Building business, impact on an MHS foundation
Lisa Little (Master of Health Studies ’06) is making a meaningful contribution to health care, generally, and the nursing profession, specifically, by using all she learned in her MHS to serve a diverse group of clients across the country
Studying online through AU was the right choice when Lisa Little (Master of Health Studies ’06) was working full-time and completing her degree. As a professional with her own business, it’s still right.
Little worked with the Canadian Nurses Association for a decade before launching her own company, Lisa Little Consulting, in 2010. And if her roster of high-level, national clients across the spectrum of health providers doesn’t keep her busy enough, since 2017 she has also served as one of two North American representatives on the board of the International Council of Nurses (ICN), and she also teaches a course on leadership and management to fourth-year nursing students at Queen’s University.
Making a meaningful difference
“I like the variety of what I do, and often have four or five projects on the go at once,” she says of days that are the very definition of variety. At any point, she could be working on primary research, surveys, literature reviews and searches, synthesis and data analysis, and developing papers that help organizations turn information into strategic directions or policy. Or she could be designing and facilitating meetings or workshops, running focus groups or being part of a think tank. Or she could be managing projects.
“Being a consultant allows me to select what I want to do,” she says with a laugh. “The role I play now let’s me be in the background. I know I’m still contributing in a very meaningful way, and making an impact, but I don’t need to be the front person.”
Her MHS is a solid foundation. “What I learned and how I learned — online — fits with what I do now,” Little explains. “No matter where you choose to work, whether it’s providing direct care, teaching, doing research or managing, having the master’s allows you to take your skills to a new level.
“It helps with evidence-informed decision-making, offers insights into using research and applying it in practice, and working collaboratively in teams. It enables you to bring appreciative inquiry into what you do every day, and to take a systems-level approach to look beyond the individual.”
“Being a consultant allows me to select what I want to do. The role I play now let’s me be in the background. I know I’m still contributing in a very meaningful way, and making an impact, but I don’t need to be the front person.”– Lisa Little
Impacting millions of nurses worldwide
That perspective is widened through Little’s involvement with the ICN, which enables her to see and experience health care in different countries. Through it, she influences international policies of organizations including the World Health Organization and United Nations, which can have an impact on 22 million nurses and nursing practice worldwide. “Nursing education, workforce issues, primary health care challenges and mental health are a struggle everywhere,” she notes. “Sharing and learning from each other in a global context serves nursing and health systems worldwide.”

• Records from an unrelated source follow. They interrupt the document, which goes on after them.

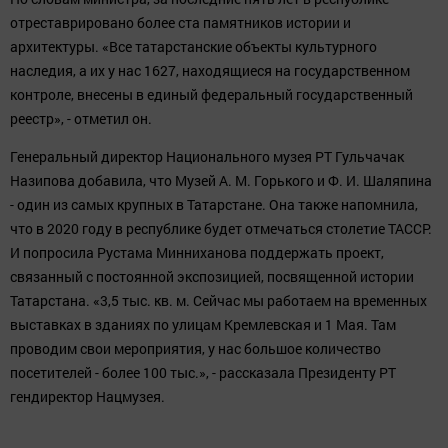
отреставрировано более ста памятников истории и
архитектуры. «Все татарстанские объекты культурного
наследия, а их у нас 1627, находящиеся на государственном
контроле, внесены в единый федеральный государственный
реестр», - отметил он.
Генеральный директор Национального музея РТ Гульчачак
Назипова добавила, что Музей А. М. Горького и Ф. И. Шаляпина
- один из самых крупных в Татарстане. Она также напомнила,
что в 2020 году в республике будет отмечаться столетие ТАССР.
И попросила Рустама Минниханова поддержать проект,
связанный с постоянной экспозицией, посвященной истории
Татарстана. «3,5 тыс. кв. м. Сейчас мы работаем на временных
выставках в зданиях по улицам Кремлевская и 1 Мая. Там
проводим свои мероприятия, у нас большое количество
посетителей - более 100 тыс.», - рассказала Президенту РТ
гендиректор Нацмузея.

Those “connect the dots” insights are invaluable to governments, professional associations, unions and others who have come to see her as a hub of knowledge and networking.
“I meet with and work with amazing people across the country,” Little says of developing a business that is both professionally and personally interesting and satisfying. “I’ve made a conscious, personal and professional choice to work as a consultant, and to have the freedom to work on projects beyond nursing.
“Being an entrepreneur allows me to have a good work/life balance while still doing meaningful work.”
And in the future? Little will continue to build on her MHS foundation, exploring potential collaborations with business consultants in her area, becoming more knowledgeable about Indigenous culture to better support clients trying to meet Truth and Reconciliation Commission recommendations, and perhaps expanding to offer services in French.